Scientist Fired for Kirk Post Loses First Court Bid for Rehiring

Nov. 14, 2025, 3:47 PM UTC

A Florida agency won’t be ordered immediately by a federal court to rehire a scientist who was fired after posting online about the Charlie Kirk murder.

Judge Mark E. Walker of the US District Court for the Northern District of Florida turned down Brittney Brown’s request for a preliminary injunction, saying she hadn’t yet shown that her free speech interests outweighed the Florida Fish and Wildlife Conservation Commission’s interests in protecting its credibility with the public and preventing disruptions to its operations.

Multiple people have faced negative job repercussions after conservatives criticized their comments about Kirk’s death, including the temporary suspension of late-night television host Jimmy Kimmel. Several lawsuits have been filed in response.

On Sept. 10, Brown re-posted a statement about the murder of the conservative political activist from a third-party account as a story on her private Instagram account. The post stated that “the whales are deeply saddened to learn of the shooting of charlie kirk, haha just kidding, they care exactly as much as charlie kirk cared about children being shot in their classrooms, which is to say, not at all.”

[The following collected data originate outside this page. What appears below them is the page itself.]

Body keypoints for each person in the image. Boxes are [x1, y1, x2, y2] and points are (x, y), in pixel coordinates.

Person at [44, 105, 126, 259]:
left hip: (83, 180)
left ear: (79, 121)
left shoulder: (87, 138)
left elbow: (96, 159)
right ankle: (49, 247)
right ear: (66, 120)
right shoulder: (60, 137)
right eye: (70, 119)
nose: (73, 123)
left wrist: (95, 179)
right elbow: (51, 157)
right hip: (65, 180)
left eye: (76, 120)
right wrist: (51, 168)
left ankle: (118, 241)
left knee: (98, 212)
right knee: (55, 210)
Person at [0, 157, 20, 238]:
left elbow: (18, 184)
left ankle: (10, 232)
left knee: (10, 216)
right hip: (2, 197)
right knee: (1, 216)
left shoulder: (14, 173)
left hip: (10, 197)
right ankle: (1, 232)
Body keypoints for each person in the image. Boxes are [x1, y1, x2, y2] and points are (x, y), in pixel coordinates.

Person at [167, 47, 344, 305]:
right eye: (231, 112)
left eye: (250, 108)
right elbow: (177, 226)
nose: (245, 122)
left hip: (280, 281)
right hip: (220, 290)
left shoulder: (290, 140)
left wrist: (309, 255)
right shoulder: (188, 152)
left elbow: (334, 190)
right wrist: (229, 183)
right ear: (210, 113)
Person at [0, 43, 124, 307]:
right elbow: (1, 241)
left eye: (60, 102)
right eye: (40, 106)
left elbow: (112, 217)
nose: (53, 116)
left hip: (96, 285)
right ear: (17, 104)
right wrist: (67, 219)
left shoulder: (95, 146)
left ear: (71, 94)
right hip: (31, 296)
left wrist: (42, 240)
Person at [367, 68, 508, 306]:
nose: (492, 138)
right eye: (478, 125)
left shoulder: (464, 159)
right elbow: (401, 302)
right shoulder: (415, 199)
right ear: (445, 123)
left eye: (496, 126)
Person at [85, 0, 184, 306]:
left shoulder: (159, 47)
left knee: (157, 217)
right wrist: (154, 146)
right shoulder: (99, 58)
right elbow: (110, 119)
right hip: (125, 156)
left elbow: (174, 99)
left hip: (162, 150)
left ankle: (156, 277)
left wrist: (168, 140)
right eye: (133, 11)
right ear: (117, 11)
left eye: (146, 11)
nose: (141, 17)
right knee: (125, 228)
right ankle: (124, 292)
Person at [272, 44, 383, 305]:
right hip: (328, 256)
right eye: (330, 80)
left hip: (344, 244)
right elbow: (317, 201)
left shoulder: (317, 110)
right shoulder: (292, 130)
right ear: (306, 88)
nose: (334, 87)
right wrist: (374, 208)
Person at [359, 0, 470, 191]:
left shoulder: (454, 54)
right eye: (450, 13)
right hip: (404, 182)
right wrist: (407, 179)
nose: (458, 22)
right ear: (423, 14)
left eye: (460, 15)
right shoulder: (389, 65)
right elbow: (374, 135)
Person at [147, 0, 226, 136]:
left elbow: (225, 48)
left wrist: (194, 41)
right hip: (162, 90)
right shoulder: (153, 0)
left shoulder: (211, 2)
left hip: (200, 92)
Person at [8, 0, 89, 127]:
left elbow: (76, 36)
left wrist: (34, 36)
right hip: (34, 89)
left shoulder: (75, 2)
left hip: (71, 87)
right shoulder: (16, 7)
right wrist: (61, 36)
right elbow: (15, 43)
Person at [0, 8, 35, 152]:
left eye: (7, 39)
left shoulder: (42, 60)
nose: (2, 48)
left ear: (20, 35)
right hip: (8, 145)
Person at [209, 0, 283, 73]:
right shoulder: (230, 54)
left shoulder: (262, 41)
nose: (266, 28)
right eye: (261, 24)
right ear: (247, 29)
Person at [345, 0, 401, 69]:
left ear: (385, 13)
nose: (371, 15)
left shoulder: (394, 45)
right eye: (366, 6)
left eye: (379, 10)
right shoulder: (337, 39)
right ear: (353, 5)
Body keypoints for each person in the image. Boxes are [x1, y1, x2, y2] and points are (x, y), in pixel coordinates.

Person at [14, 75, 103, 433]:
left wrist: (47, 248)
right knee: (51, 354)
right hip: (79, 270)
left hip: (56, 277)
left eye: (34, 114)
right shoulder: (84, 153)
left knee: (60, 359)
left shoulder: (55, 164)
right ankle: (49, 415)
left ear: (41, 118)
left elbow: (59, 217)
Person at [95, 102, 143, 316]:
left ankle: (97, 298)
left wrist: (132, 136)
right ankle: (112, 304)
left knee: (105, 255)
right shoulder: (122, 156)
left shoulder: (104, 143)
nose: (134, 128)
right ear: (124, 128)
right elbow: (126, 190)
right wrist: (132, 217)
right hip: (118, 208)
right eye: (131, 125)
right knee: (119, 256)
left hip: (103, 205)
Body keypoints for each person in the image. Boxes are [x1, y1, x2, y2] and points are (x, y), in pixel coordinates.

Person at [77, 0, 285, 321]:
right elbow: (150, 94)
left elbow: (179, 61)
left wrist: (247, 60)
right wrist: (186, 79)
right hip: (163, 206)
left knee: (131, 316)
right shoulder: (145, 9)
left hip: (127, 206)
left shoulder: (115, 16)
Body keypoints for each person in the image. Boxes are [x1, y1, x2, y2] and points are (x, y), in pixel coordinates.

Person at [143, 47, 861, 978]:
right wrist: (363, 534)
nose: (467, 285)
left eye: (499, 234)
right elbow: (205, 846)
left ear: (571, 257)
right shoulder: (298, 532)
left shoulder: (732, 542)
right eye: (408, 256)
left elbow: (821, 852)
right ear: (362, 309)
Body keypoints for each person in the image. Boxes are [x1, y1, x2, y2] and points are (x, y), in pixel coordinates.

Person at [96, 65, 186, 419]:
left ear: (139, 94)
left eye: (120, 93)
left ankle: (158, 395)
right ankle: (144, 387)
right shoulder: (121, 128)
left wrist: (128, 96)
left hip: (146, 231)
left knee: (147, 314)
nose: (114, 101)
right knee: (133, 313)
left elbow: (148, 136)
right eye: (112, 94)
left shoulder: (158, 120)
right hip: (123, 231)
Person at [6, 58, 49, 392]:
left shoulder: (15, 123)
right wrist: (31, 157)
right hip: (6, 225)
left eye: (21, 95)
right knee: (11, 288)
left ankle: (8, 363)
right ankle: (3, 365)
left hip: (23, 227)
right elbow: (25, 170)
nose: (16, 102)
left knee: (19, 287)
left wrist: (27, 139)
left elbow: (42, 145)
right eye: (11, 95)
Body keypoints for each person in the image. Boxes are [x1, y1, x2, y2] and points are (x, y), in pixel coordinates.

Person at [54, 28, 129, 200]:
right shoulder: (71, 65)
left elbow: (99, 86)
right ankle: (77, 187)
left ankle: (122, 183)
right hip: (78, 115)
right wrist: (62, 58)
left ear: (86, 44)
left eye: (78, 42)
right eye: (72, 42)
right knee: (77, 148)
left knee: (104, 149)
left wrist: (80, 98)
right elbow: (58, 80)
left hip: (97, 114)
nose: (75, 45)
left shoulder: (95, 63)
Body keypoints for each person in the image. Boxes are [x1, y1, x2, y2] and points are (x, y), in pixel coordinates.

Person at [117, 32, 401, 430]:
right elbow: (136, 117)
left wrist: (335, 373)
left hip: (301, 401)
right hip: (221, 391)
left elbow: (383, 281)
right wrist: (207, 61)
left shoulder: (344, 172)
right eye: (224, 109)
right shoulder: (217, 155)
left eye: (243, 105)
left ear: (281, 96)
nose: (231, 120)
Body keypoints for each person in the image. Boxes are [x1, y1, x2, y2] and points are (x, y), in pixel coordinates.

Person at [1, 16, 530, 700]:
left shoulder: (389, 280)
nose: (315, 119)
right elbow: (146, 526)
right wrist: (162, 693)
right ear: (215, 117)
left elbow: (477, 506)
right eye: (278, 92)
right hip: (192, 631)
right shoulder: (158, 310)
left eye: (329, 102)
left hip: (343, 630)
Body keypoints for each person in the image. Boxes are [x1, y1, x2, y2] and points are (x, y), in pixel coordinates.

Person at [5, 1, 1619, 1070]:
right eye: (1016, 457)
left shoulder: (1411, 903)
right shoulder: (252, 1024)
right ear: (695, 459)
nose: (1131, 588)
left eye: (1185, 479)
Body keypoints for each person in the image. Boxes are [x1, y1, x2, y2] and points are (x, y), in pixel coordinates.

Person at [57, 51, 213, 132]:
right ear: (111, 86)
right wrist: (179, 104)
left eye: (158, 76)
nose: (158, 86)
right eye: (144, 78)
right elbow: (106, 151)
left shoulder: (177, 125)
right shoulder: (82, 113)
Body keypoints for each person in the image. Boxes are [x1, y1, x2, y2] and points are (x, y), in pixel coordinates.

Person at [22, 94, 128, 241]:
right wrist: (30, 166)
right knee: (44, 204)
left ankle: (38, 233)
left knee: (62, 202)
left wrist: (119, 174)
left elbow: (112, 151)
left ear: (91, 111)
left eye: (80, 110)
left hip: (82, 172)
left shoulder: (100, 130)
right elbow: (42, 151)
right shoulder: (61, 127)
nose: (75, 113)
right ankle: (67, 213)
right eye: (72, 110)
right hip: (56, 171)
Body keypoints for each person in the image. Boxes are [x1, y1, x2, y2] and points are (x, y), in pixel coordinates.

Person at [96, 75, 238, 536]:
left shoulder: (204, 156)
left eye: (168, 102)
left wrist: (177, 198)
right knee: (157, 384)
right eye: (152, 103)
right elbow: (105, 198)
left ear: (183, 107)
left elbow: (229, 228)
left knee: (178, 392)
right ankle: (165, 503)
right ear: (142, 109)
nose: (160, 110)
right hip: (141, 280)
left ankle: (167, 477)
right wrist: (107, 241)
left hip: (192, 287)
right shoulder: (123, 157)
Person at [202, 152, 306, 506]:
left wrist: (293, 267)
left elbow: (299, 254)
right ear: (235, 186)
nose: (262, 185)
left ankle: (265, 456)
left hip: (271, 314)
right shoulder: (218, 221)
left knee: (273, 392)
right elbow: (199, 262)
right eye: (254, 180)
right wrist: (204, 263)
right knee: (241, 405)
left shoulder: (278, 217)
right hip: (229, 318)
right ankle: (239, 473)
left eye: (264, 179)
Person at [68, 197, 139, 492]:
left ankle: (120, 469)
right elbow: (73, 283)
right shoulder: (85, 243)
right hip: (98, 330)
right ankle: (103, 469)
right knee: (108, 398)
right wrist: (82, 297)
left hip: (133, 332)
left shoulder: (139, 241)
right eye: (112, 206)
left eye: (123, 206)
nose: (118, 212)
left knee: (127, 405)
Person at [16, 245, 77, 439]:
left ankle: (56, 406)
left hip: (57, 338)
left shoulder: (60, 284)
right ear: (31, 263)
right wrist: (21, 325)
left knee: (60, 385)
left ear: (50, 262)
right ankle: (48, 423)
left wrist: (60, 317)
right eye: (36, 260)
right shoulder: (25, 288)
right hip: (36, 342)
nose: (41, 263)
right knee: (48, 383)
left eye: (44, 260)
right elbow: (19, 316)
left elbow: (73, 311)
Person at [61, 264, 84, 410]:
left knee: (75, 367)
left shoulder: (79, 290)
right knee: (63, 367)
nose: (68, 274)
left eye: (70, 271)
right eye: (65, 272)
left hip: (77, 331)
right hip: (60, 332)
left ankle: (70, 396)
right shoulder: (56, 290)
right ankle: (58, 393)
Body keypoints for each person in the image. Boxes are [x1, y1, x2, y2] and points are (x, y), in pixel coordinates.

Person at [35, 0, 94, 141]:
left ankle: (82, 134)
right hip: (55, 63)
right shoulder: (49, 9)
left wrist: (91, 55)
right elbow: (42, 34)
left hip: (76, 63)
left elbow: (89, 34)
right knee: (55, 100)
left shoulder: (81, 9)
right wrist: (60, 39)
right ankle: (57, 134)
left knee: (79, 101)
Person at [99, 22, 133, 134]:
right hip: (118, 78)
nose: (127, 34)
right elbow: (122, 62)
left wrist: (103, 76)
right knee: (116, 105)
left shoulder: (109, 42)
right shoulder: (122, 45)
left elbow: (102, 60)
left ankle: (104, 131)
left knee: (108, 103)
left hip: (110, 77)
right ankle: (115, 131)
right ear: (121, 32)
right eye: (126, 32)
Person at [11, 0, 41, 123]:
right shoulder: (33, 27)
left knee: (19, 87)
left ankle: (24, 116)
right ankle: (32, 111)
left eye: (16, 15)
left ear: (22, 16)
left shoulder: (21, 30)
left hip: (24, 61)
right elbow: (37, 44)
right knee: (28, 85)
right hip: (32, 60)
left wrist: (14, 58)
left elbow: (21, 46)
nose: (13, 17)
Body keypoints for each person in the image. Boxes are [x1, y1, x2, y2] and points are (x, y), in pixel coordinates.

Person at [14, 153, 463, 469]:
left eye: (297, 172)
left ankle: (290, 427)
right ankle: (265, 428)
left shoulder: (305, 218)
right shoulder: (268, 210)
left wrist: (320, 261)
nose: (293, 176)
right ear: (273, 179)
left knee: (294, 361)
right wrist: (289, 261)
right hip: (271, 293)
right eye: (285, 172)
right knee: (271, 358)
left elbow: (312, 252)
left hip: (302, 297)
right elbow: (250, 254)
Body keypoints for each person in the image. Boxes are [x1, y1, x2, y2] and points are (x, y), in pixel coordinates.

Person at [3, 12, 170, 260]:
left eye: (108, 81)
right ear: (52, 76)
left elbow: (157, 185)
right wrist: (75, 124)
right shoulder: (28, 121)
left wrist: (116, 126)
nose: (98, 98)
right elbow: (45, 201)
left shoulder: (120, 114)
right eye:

Four days later, a user on X called “Libs of TikTok” posted a screenshot of her story alongside a screenshot of her public LinkedIn profile that listed her commission job.

Less than 24 hours after that, the commission fired Brown, prompting her suit against against executive director Roger A. Young, and Melissa Tucker, Brown’s supervisor.

The First Amendment “is not absolute” and applies differently in the context of the government as an employer compared to regulations of citizens’ speech in general, Walker said Thursday. Government employees must show that their speech played a substantial part in their termination, it involved a matter of public concern, and that their free speech interests outweighed the government’s “interest in effective and efficient fulfillment of its responsibilities,” the judge said.

Brown “has plainly met her burden to demonstrate that she spoke as a citizen on a matter of public concern,” by re-posting a message that “satirically criticized” Kirk’s position on gun control “by juxtaposing his murder with the murder of children in school shootings,” the judge said.

While the Florida officials “try to twist the explanation” for Brown’s firing by claiming they fired her based on the public’s reaction to her speech and not because of her speech, “that dog won’t hunt,” Walker said.

“Defendants do not identify a basis, independent of Plaintiff’s speech, on which to base her termination. The public’s reaction to Plaintiff’s speech only exists because Plaintiff spoke,” he said.

Yet Brown failed to rebut Tucker’s evidence that there was a largely negative reaction from the public concerning her post, which “disrupted agency operations, required diversion of staff resources to manage responses, and raised legitimate concerns about the agency’s credibility and public trust,” Walker said.

Because Brown chose not to depose or cross-examine Tucker, the judge said he “cannot conclude on this sparse record that the public’s negative reaction was not disruptive enough to justify the action FWC took.”

“Only time will tell if this changes on a more developed record,” the judge added.

ACLU Foundation of Florida and Gary S. Edinger of Gainesville, Fla. represent Brown. Lawson Huck Gonzalez PLLC represents the defendants.

The case is Brown v. Young, 2025 BL 407164, N.D. Fla., No. 4:25-cv-00419, 11/13/25.